**Tarefas:**
(1) Responda com base na notícia sobre a representação judicial contra a Atlas Quantum:
(a) Quantas pessoas, além de Rocelo Lopes, entraram com a representação?
(b) Qual criptomoeda Rocelo Lopes citou como motivação para a abertura da representação?
(c) Segundo a representação, quantos investidores o dono da Atlas captou sem autorização da CVM?
(2) Dê sequência à notícia sobre a representação judicial contra a Atlas Quantum, escrevendo o que vem depois da última frase.

**Texto de origem:**
====

Rocelo Lopes entra com representação judicial em face da Atlas Quantum

Rocelo Lopes entra com representação judicial em face da Atlas Quantum

O CEO da Stratum, Rocelo Lopes, e mais 34 pessoas entraram com uma representação judicial contra a empresa Atlas Quantum.

O objetivo da ação é investigar “possíveis infrações penais, com a indicação de provável responsável que em princípio enseja a violação de bens e interesses jurídicos”.

Rocelo citou especificamente a criação criptomoeda BTCQ como motivação para abertura da representação. 

Os autores estão sendo representados pelo escritório do advogado Jorge Calazans.

Sobre a Atlas

A representação aponta que o dono da Atlas, Rodrigo Marques dos Santos, captou cerca de 39 mil investidores sem autorização da Comissão de Valores Mobiliários (CVM).

====

**Registros:**
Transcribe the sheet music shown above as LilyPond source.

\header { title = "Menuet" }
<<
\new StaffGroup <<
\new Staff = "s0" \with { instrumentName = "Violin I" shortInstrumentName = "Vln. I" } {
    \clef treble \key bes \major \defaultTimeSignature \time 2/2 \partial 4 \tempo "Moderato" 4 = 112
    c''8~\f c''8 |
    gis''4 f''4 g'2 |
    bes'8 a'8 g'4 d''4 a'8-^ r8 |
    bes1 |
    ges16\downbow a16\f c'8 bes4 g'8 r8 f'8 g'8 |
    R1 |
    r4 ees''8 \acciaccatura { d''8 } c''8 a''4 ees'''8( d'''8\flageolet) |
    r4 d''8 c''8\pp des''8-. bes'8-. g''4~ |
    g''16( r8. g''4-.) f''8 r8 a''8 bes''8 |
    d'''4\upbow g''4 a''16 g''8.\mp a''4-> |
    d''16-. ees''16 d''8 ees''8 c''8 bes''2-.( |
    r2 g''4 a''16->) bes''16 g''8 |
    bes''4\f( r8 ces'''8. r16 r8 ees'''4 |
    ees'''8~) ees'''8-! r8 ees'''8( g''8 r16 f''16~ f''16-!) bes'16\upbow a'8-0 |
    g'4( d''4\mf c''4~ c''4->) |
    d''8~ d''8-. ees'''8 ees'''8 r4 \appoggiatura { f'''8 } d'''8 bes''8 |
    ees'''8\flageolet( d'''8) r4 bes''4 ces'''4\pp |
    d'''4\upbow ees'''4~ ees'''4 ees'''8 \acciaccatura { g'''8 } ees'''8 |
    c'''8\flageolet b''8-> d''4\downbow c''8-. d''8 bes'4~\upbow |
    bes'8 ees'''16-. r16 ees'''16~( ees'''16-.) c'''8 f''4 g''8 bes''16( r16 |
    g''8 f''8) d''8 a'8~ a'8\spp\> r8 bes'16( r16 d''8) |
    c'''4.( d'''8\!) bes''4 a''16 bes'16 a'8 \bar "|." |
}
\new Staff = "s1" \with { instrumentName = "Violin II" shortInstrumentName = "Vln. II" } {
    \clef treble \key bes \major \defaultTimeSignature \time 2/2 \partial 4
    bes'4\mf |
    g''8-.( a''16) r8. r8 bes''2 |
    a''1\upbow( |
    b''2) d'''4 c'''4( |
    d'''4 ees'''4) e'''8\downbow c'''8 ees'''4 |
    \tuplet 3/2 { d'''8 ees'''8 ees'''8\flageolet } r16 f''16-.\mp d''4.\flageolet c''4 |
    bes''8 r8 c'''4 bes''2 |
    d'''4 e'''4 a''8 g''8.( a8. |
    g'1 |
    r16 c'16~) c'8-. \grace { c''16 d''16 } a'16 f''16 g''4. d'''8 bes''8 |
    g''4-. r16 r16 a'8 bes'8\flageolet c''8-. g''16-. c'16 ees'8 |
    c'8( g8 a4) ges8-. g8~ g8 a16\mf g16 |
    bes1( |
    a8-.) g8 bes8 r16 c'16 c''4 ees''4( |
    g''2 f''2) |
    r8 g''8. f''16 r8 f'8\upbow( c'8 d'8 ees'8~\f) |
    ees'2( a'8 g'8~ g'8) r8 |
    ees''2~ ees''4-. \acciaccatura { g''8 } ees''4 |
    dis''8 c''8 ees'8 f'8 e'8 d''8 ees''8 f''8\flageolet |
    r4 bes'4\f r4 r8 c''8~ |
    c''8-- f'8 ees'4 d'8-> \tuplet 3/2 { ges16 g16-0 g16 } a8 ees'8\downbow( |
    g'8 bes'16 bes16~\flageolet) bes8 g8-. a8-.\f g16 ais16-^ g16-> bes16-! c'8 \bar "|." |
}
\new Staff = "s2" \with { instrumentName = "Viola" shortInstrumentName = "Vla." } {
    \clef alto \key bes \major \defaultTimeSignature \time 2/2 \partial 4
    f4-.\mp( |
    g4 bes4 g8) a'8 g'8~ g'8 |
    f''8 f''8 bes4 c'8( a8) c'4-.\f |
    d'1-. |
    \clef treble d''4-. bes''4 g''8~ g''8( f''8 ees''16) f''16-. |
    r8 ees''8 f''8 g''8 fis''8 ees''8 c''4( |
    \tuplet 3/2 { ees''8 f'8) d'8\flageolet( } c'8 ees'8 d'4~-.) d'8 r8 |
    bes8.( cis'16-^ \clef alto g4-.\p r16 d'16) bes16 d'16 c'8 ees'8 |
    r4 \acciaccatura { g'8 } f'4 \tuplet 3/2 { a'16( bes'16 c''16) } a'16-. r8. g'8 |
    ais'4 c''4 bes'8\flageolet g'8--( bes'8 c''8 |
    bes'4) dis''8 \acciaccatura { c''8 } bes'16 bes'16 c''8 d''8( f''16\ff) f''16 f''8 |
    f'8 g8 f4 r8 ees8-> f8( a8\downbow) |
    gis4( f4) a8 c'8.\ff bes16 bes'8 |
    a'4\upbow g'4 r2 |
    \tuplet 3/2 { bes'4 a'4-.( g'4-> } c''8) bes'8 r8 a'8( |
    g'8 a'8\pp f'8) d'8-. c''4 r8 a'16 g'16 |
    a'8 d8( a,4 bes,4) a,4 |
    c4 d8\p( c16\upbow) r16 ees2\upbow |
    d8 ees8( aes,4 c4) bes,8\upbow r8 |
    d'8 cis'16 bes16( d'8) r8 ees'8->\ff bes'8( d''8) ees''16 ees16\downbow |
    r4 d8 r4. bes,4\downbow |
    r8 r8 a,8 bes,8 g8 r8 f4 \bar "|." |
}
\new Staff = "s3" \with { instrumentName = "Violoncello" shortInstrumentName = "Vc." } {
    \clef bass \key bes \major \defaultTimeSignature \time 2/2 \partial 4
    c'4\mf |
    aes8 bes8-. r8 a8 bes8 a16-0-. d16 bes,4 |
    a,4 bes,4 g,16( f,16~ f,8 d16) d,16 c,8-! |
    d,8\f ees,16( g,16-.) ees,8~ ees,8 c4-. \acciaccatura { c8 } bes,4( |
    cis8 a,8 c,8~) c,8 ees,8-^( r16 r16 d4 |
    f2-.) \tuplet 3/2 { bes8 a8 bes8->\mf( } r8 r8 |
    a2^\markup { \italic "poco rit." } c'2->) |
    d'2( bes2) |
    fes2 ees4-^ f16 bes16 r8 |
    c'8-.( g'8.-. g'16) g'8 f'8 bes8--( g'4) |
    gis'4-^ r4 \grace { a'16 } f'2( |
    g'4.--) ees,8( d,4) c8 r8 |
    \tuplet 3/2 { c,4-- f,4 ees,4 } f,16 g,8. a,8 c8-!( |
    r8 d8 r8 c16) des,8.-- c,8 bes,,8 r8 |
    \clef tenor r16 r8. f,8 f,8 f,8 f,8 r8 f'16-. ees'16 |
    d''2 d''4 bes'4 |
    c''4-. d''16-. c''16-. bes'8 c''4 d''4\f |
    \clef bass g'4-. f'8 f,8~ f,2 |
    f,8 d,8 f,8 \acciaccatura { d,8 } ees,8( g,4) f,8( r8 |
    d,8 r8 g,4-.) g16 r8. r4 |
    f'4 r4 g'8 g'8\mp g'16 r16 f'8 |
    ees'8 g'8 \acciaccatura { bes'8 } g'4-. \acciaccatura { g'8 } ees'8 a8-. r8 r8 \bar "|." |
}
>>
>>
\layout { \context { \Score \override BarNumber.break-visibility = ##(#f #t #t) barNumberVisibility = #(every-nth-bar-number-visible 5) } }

====

**Respostas:**
(1)
(a) 34 pessoas.
(b) A BTCQ.
(c) Cerca de 39 mil investidores.

(2)
A promessa era de retornos de 60% ao ano e 5% ao mês com suposta arbitragem com criptomoedas.

Assim, segundo o documento obtido com exclusividade pelo CriptoFácil, a empresa teria captado cerca de R$ 200 milhões.

Em agosto de 2019, a CVM emitiu um “Stop Order” informando que a empresa não estava habilitada a ofertar os investimento.

Depois disso, os clientes começaram a tentar sacar seus Bitcoins da plataforma, mas não tiveram sucesso. Assim, as vítimas não conseguiram reaver seus investimentos.

“Ante o exposto, fica claro que ardilosamente o noticiado Rodrigo Marques dos Santos, operava de maneira clandestina, induzindo a erro os investidores, fazendo a captação de investimento coletivo através da ATLAS QUANTUM”, diz a representação.

BTCQ

A representação também aborda a criptomoeda criada supostamente para pagar os investidores lesados, o BTCQ. O ativo só existe na plataforma da Atlas.

O documento explica que Rodrigo Marques criou o ativo sem notificar os investidores que passaram a recebê-lo ao invés do Bitcoin.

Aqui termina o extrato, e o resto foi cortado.